Консультант Нарциссова с брезгливым выражением лица проговорила:
– Мы тут подсчитали доход, если поделить, то зарплаты грандиозные.
Им кажется, что деньги сыплются откуда-то сверху. Нет дела до расходов на проекты, хозрасходов и налогов, это как-то проходило мимо их умов, ослепленных приличным, по их мнению, бюджетом организации. Сколько времени еще пройдет, когда люди станут самостоятельными, и чтобы дело двигалось их усилиями?
– Вы простодушно забываете о расходах.
Бухгалтер, благожелательный худенький человек с узким лицом и бегающими глазами, защитил меня:
– Государство дерет налоги до 40%, нужно платить за аренду, компьютерную технику, мебель, бумагу и прочие хозяйственные расходы.

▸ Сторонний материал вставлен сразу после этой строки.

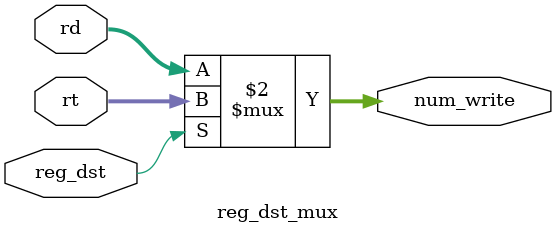
<source format=v>
module reg_dst_mux(rt, rd, num_write, reg_dst);

input [5:0] rt;
input [5:0] rd;
input reg_dst;

output [5:0] num_write;

assign num_write = (reg_dst == 0) ? rd : rt;

endmodule

</source>
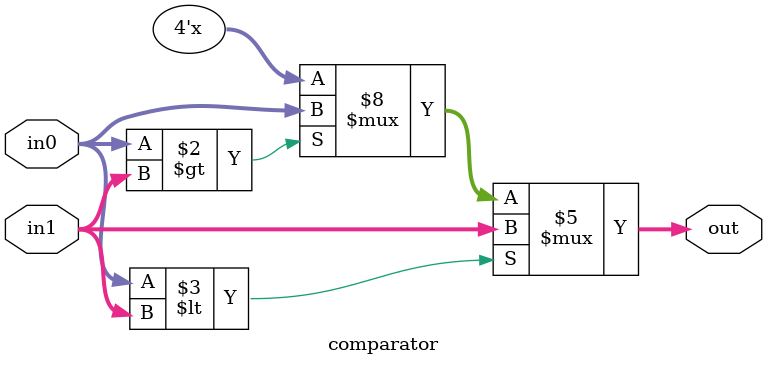
<source format=v>
`timescale 1ns / 1ps

module comparator(
                   input [3:0] in0,
                   input [3:0] in1,
                   output reg [3:0] out
    );
    always @(*)
    begin
    if(in0>in1)
    out=in0;
    if(in0<in1)
    out=in1;
    
    
    end
endmodule

</source>
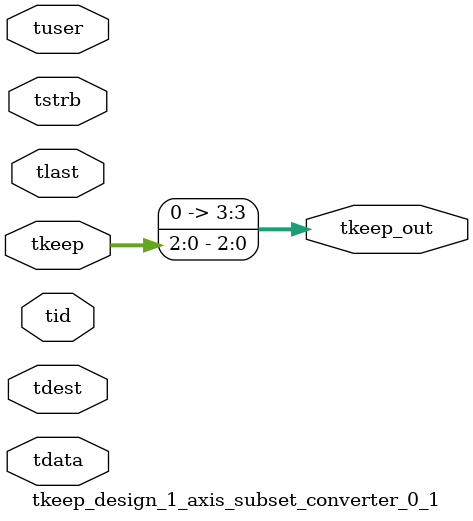
<source format=v>


`timescale 1ps/1ps

module tkeep_design_1_axis_subset_converter_0_1 #
(
parameter C_S_AXIS_TDATA_WIDTH = 32,
parameter C_S_AXIS_TUSER_WIDTH = 0,
parameter C_S_AXIS_TID_WIDTH   = 0,
parameter C_S_AXIS_TDEST_WIDTH = 0,
parameter C_M_AXIS_TDATA_WIDTH = 32
)
(
input  [(C_S_AXIS_TDATA_WIDTH == 0 ? 1 : C_S_AXIS_TDATA_WIDTH)-1:0     ] tdata,
input  [(C_S_AXIS_TUSER_WIDTH == 0 ? 1 : C_S_AXIS_TUSER_WIDTH)-1:0     ] tuser,
input  [(C_S_AXIS_TID_WIDTH   == 0 ? 1 : C_S_AXIS_TID_WIDTH)-1:0       ] tid,
input  [(C_S_AXIS_TDEST_WIDTH == 0 ? 1 : C_S_AXIS_TDEST_WIDTH)-1:0     ] tdest,
input  [(C_S_AXIS_TDATA_WIDTH/8)-1:0 ] tkeep,
input  [(C_S_AXIS_TDATA_WIDTH/8)-1:0 ] tstrb,
input                                                                    tlast,
output [(C_M_AXIS_TDATA_WIDTH/8)-1:0 ] tkeep_out
);

assign tkeep_out = {tkeep[2:0]};

endmodule


</source>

Бух, рассеянный в своем бухгалтерском деле, властно перед податливым шефом оберегал независимость своей бухгалтерской сферы, срывался, как злой старик, и тут же извинялся и сникал, если я твердел скулами. В его бухгалтерской структуре знаний был какой-то дефект, отчеты в налоговую были всегда с ошибками, отчего деятельность исполкома сопровождалась шлейфом штрафов и недоимок.
Речи буха я терпеть не мог – тот яро защищал Сталина. Наверно, дело не в идеологии, а в человеке. Бух внезапно озлоблялся на возражения, как старик.
Вопрос выживания заставил сотрудников стоять насмерть. Оттого у нас было жуткое состояние.
– Кто ты такой, чтобы указывать, что нам делать? – вопрошал мягкий интеллигент Резиньков. – Сам не знаешь, чего хочешь.
Я захлебнулся от негодования, не найдя, что ответить. Казалось, это типичные «совки», порожденные советской системой, неприспособленные к самостоятельным действиям, перекладывающие ответственность за дело и даже за свою жизнь на шефа или кого-то свыше.
– Хорошо рассуждать тем, кто размышляет, сидя в стороне. А каково тем, кто отвечает за общее дело?
– Человек сложен. Искры высекаются в точке приложения сил. Где ты видишь общее дело?